Disinformation: 22 Media Myths That Undermine the War on Terror by Richard Miniter—is terrorism caused by poverty? Did Saddam Hussein ever have WMDs? Just what did the Bush Administration really say about Iraq’s oil? Terrorism reporter Richard Miniter presents a well-researched, matter-of-fact collection of falsehoods and rebuttals that no conservative should be without.

The West’s Last Chance: Will We Win the Clash of Civilizations? by Tony Blankley—a sobering look at the spread of militant Islam around the globe, the future of Europe, and what America can & should do about both.

Pro-Life Answers to Pro-Choice Arguments by Randy Alcorn—an absolute must-have reference for any pro-lifer, this is a comprehensive, carefully-researched, rationally-argued collection of every contentious aspect of abortion and other life-related issues.

What’s So Great about Christianity by Dinesh D’Souza—D’Souza turns the New Atheists’ favorite tool—reason—against them in this an accessible and eloquent defense of Christianity’s theological claims, rationality, and impact on human history.

What’s So Great about America by Dinesh D’Souza—an invaluable defense of the United States’ good name against the usual slander of America as being a force for racism and imperialism throughout her history.  Not only does D’Souza show that we’re much better than the Left gives us credit for, he also reveals that where we have erred, we’re far from unique among the nations of the world.

The Great Divorce by CS Lewis—Lewis’s classic is a unique, captivating tour of the afterlife, raising thought-provoking questions as to the nature of heaven and hell, and offering powerful insights pertaining to human failing, God’s love, and redemption.

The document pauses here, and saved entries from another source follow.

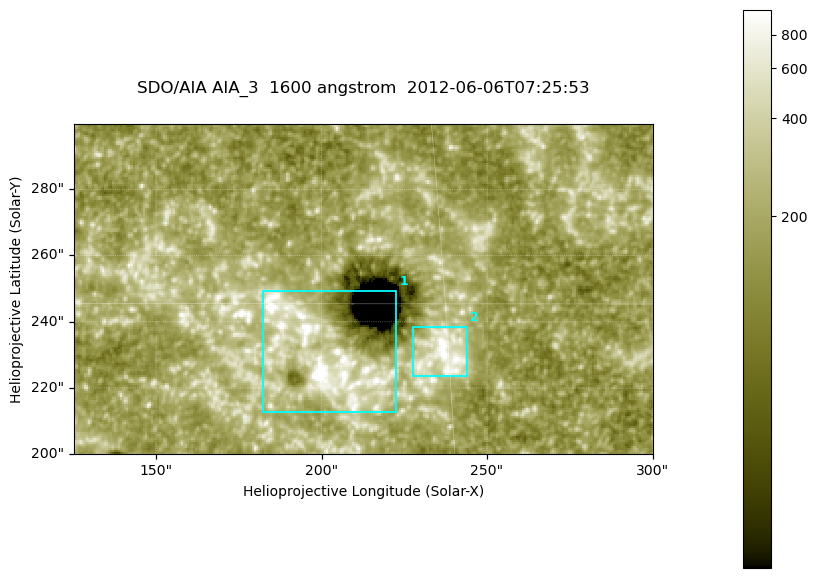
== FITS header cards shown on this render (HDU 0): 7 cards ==
TELESCOP= 'SDO/AIA '
INSTRUME= 'AIA_3   '
WAVELNTH=                 1600
WAVEUNIT= 'angstrom'
DATE-OBS= '2012-06-06T07:25:53.12'
CTYPE1  = 'HPLN-TAN'
CTYPE2  = 'HPLT-TAN'

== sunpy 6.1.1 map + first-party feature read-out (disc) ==
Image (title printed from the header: SDO/AIA AIA_3  1600 angstrom  2012-06-06T07:25:53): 287 x 164 px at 0.609 arcsec/px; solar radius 946 arcsec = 1552 px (partial field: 0.6% of the solar disc is inside the frame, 100% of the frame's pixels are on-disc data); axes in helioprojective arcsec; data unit not stated in the header (colour bar unlabelled)
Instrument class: DISC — disc imager (sunpy class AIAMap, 1600 A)
Bright regions (active regions / flare kernels): reference = the on-disc median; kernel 3 px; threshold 5 sigma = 334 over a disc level ~185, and >= 1.15x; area >= 47 px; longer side >= 3 px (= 1.8 arcsec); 2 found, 2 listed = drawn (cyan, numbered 1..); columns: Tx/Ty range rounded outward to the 2 arcsec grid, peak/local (2 s.f.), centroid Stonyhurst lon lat
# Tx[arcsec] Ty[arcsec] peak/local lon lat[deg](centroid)
1 182..224 212..250 13 +13 +14
2 226..244 224..240 7.7 +15 +14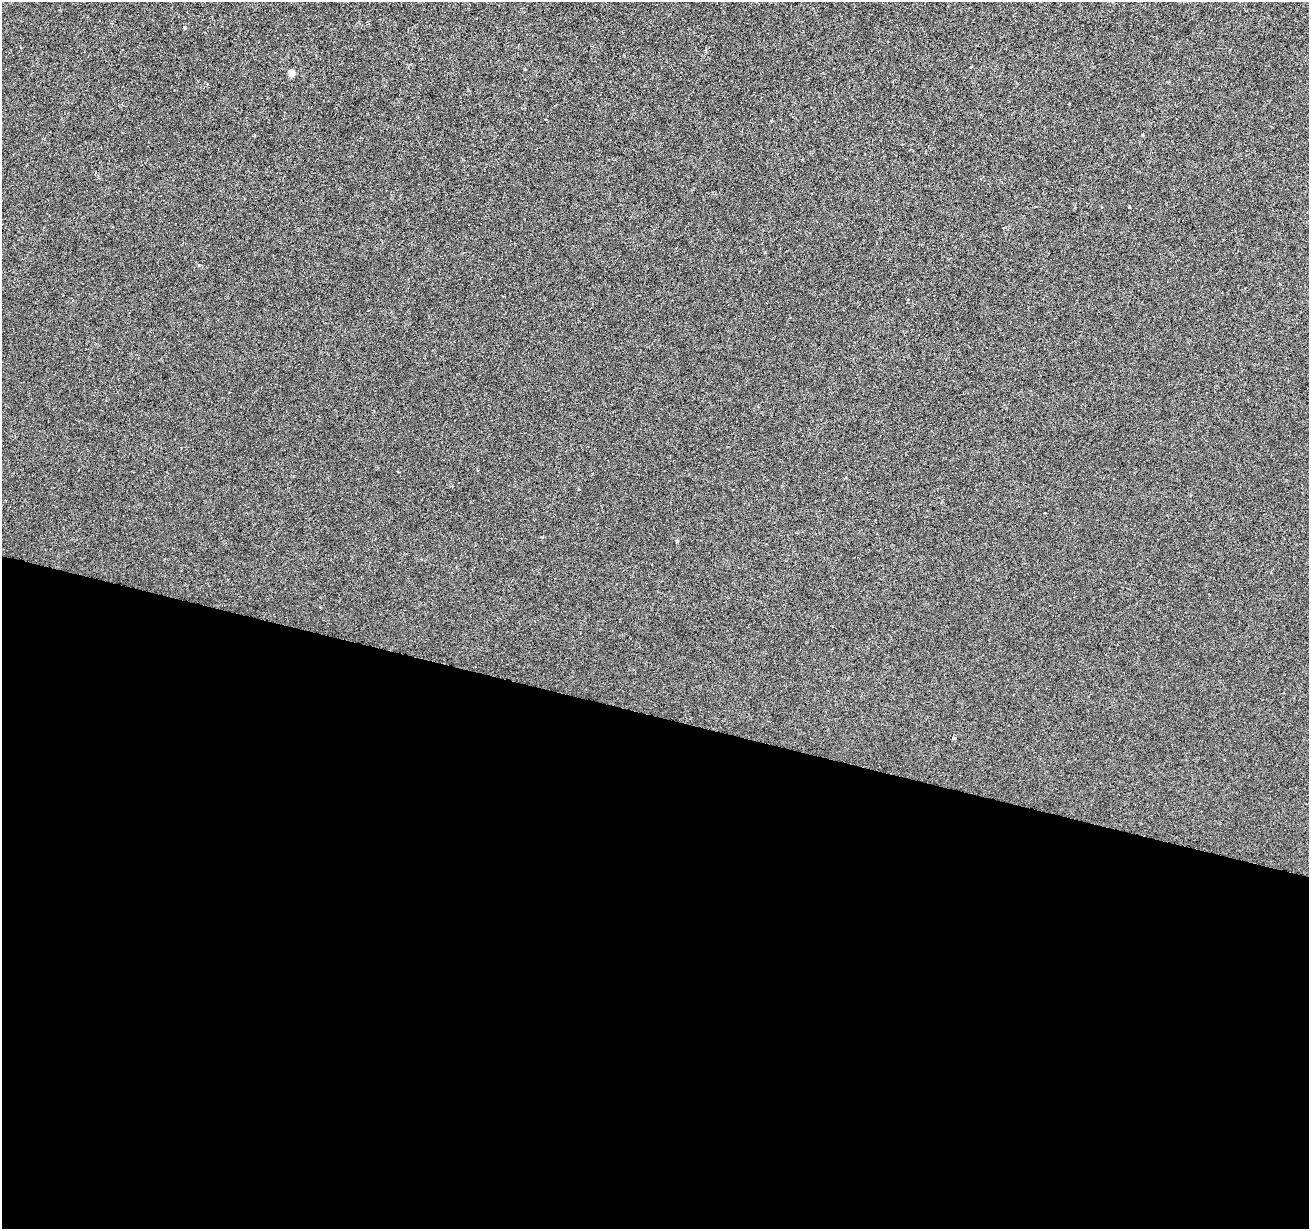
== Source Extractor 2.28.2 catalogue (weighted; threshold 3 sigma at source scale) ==
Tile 14 of 4 x 4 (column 2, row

Myths, Lies, and Downright Stupidity: Get Out the Shovel—Why Everything You Know Is Wrong by John Stossel—a wide array of easily-digestible explanations as to why the conventional wisdom on healthcare, education, and all sorts of other issues just isn’t all it’s cracked up to be.

How to Talk to a Liberal (If You Must): The World According to Ann Coulter—all of Ann Coulter’s books (High Crimes & Misdemeanors, Slander, Treason, Godless, If Democrats Had Any Brains They’d Be Republicans, and Guilty) are powerhouse works of argumentation that belong on every conservative’s bookshelf, but this one deserves special attention. As a compilation of Coulter columns over the years (including several director’s cuts and never-before-seen gems), How to Talk to a Liberal tackles just about every issue under the sun as only Ann can, making it the definitive collection of Coulter thought and an excellent primer on conservatism.